Tal como referido acima, isto não significa que sejam todos ilegais, apenas que a sua actividade não é partilhada, como é legalmente exigido nos países nórdicos. Quanta pesca é feita nessas áreas? A comunidade global só ouve informações de segunda mão, e uma das conclusões do estudo foi que a indústria pesqueira asiática está sistematicamente sub-representada.

Se contarmos com base nos dados do AIS, descobriremos que cerca de 36% da atividade pesqueira ocorre em águas europeias e 44% na Ásia. Mas os dados de satélite contradizem completamente isto, mostrando que apenas 10% dos navios de pesca estão em águas europeias e uns impressionantes 71% em águas asiáticas. Na verdade, só a China parece ser responsável por cerca de 30% de toda a pesca do planeta!
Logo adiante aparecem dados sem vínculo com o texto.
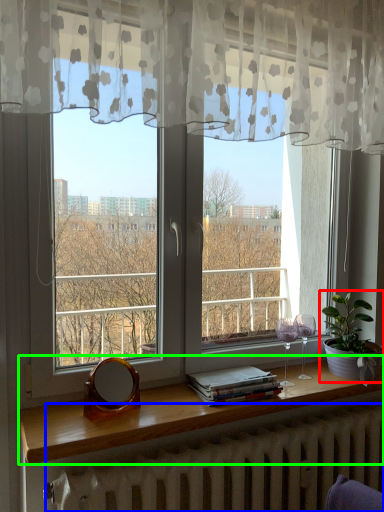
Question: Estimate the real-world distances between objects in this image. Which object is farther from houseplant (highlighted by a red box), radiator (highlighted by a blue box) or window sill (highlighted by a green box)?

Choices:
 (A) radiator
 (B) window sill

Answer: (A)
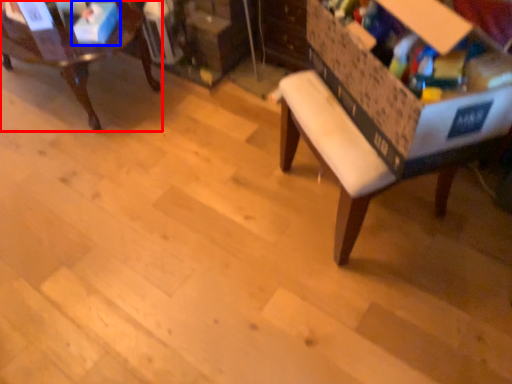
Question: Which object appears farthest to the camera in this image, chair (highlighted by a red box) or storage box (highlighted by a blue box)?

Choices:
 (A) chair
 (B) storage box

Answer: (B)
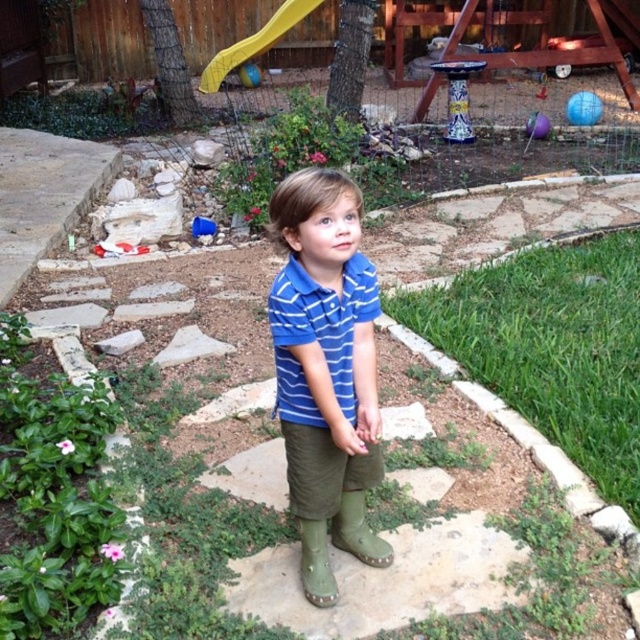
Is point (602, 438) positioned after point (320, 289)?

Yes, it is.

Is the position of green grass at lower right less distant than that of blue striped shirt at center?

No.

Is point (579, 378) positioned after point (326, 448)?

Yes, point (579, 378) is farther from viewer.

The width and height of the screenshot is (640, 640). What are the coordinates of `green grass at lower right` in the screenshot? It's located at (552, 346).

How far apart are blue striped polo shirt at center and green rubber boot at lower center?

They are 17.42 inches apart.

From the picture: Between blue striped polo shirt at center and green rubber boot at lower center, which one is positioned higher?

blue striped polo shirt at center is above.

Does point (284, 316) come farther from viewer compared to point (314, 525)?

No, it is not.

Identify the location of blue striped polo shirt at center. (317, 333).

Is green grass at lower right closer to camera compared to green rubber boot at center?

No.

Does green grass at lower right come behind green rubber boot at center?

Yes, it is behind green rubber boot at center.

I want to click on green grass at lower right, so click(552, 346).

You are a GUI agent. You are given a task and a screenshot of the screen. Output one action in this format:
    pyautogui.click(x=<x>, y=<y>)
    Task: Click on the green grass at lower right
    This screenshot has height=640, width=640.
    Given the screenshot: What is the action you would take?
    pyautogui.click(x=552, y=346)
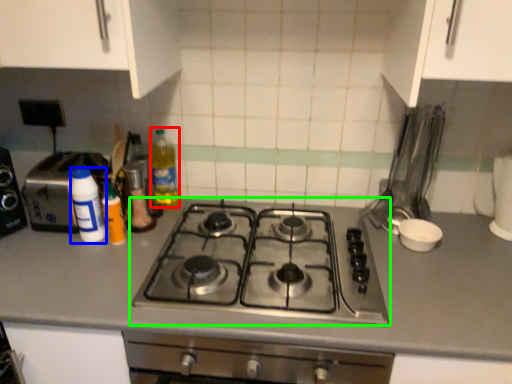
Question: Which object is positioned closest to bottle (highlighted by a red box)? Select from bottle (highlighted by a blue box) and gas stove (highlighted by a green box).

Choices:
 (A) bottle
 (B) gas stove

Answer: (A)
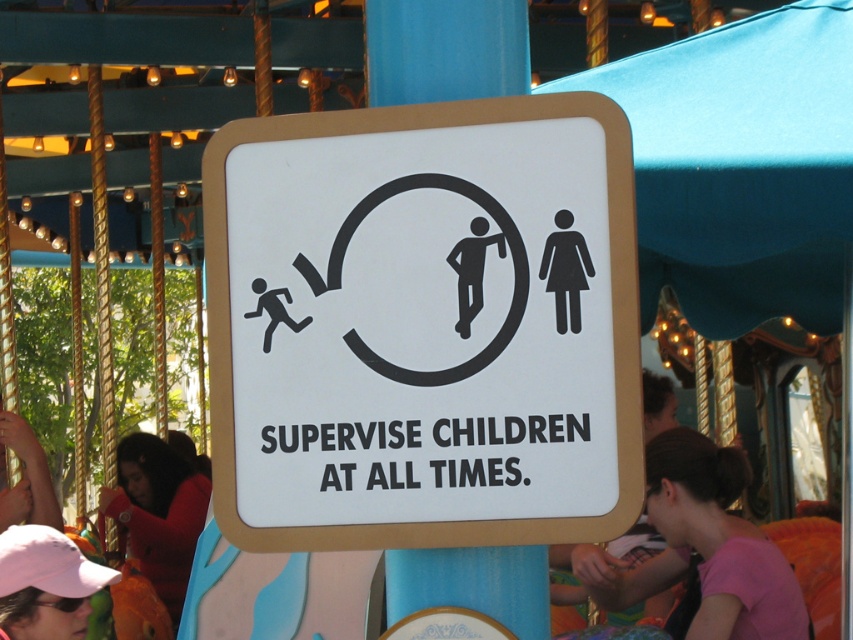
Question: Is red shirt at lower left bigger than pink fabric cap at lower left?

Choices:
 (A) yes
 (B) no

Answer: (A)

Question: Which object is farther from the camera taking this photo?

Choices:
 (A) blue plastic pole at center
 (B) pink fabric shirt at lower right
 (C) pink fabric cap at lower left

Answer: (B)

Question: Can you confirm if white plastic sign at center is wider than pink fabric shirt at lower right?

Choices:
 (A) no
 (B) yes

Answer: (B)

Question: Among these objects, which one is nearest to the camera?

Choices:
 (A) pink fabric cap at lower left
 (B) white plastic sign at center
 (C) pink fabric shirt at lower right

Answer: (B)

Question: Can you confirm if blue plastic pole at center is wider than pink fabric cap at lower left?

Choices:
 (A) no
 (B) yes

Answer: (A)

Question: Among these objects, which one is farthest from the camera?

Choices:
 (A) blue plastic pole at center
 (B) pink fabric cap at lower left
 (C) white plastic sign at center

Answer: (B)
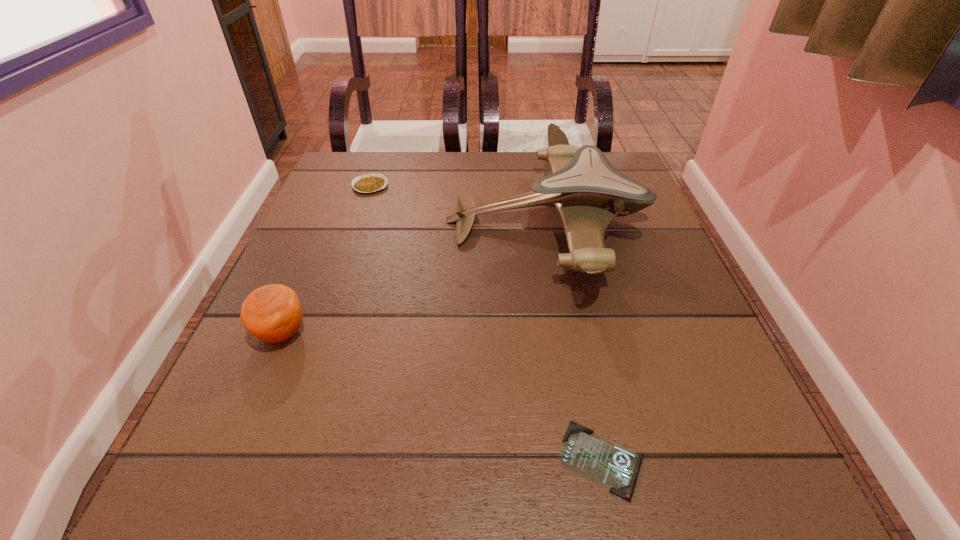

Créditos da imagem: Observação Global de Pesca

Isto não pretende culpar ou criticar esses países ou regiões, mas simplesmente salientar que a nossa compreensão da escala da indústria pesqueira global está totalmente errada. E se não tivermos boas informações nas quais basear as nossas políticas e a nossa ciência, ambas acabarão fundamentalmente falhas.

Dito isto, a análise de satélite também mostrou a presença regular de barcos de pesca em áreas protegidas como as ilhas Galápagos, o que é estritamente proibido pelo direito internacional. Você pode apostar aqueles vasos escuros receberam um pouco mais de atenção.

“O próximo passo é trabalhar com autoridades de diferentes regiões para avaliar estes novos mapas. Em alguns casos, provavelmente encontramos alguma pesca dentro de áreas marinhas protegidas ou áreas restritas que exigirão mais investigação e proteção”, disse Paolo.

Ele espera que a melhoria dos dados ajude a orientar as políticas, mas a recolha e análise estão longe de estar completas.

“Esta é apenas a primeira versão da nossa plataforma de dados abertos”, disse ele. “Estamos processando novas imagens de radar do satélite Sentinel-1 à medida que são coletadas e identificando atividades em todo o mundo. Esses dados podem ser vistos e acessados ​​em nosso site, globalfishingwatch.org, e estão atualizados até três dias atrás.”

A organização sem fins lucrativos é apoiada por diversas instituições filantrópicas e indivíduos, que você pode encontrar listado aqui.